▶ **TASK DESCRIPTION**
Find "hfov_deg: 67.3" and "exposure_s: 1/122" in the records below. Copy the lines holding them and every line between, exactly, and no others.

=== Begin Enclosure ===

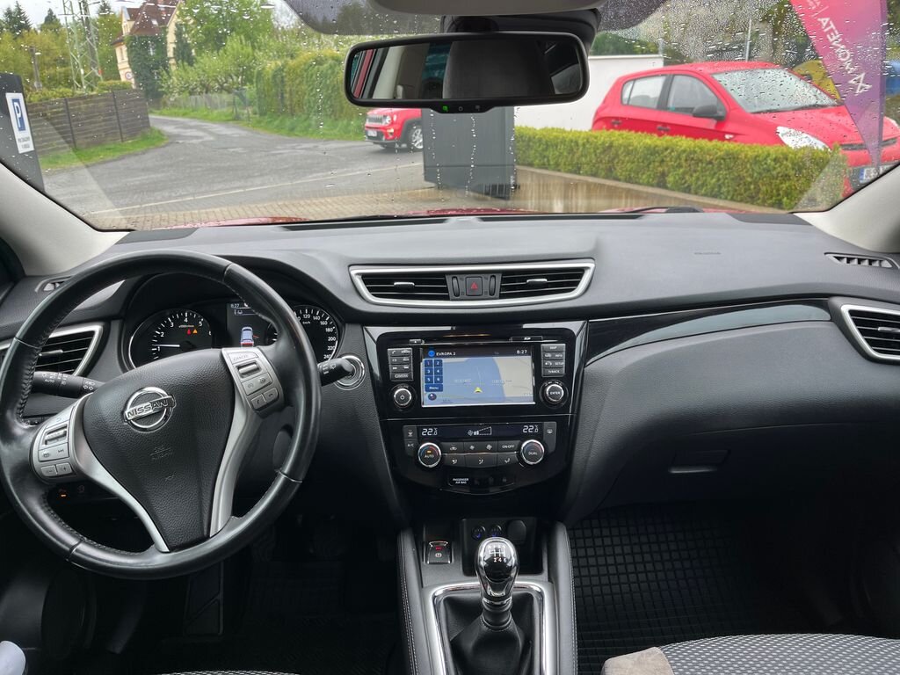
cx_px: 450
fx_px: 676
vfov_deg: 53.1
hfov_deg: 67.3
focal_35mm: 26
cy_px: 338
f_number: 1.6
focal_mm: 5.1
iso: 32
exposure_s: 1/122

=== End Enclosure ===
=== Begin Enclosure ===

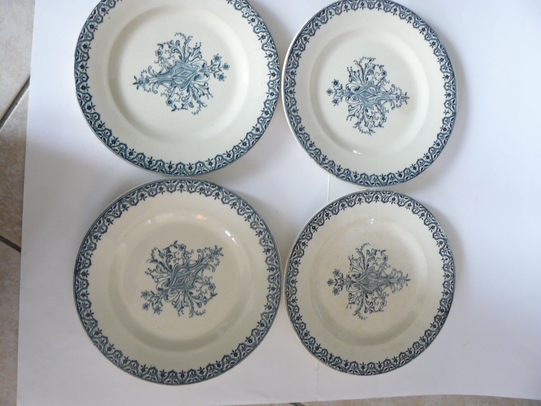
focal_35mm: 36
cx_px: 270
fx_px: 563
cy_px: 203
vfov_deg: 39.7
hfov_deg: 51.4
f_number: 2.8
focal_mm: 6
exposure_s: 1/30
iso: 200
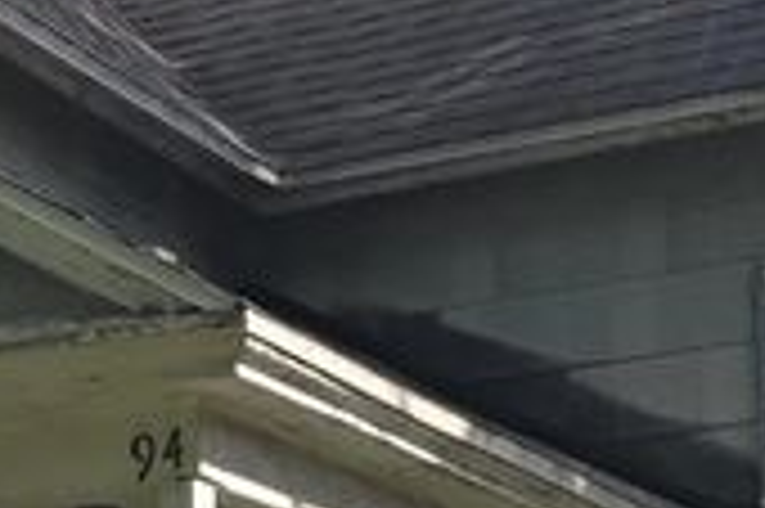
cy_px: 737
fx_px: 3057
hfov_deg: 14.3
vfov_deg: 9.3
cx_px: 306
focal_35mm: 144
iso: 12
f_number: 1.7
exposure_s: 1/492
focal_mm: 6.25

=== End Enclosure ===

▶ **THE COMPLETED TASK**
hfov_deg: 67.3
focal_35mm: 26
cy_px: 338
f_number: 1.6
focal_mm: 5.1
iso: 32
exposure_s: 1/122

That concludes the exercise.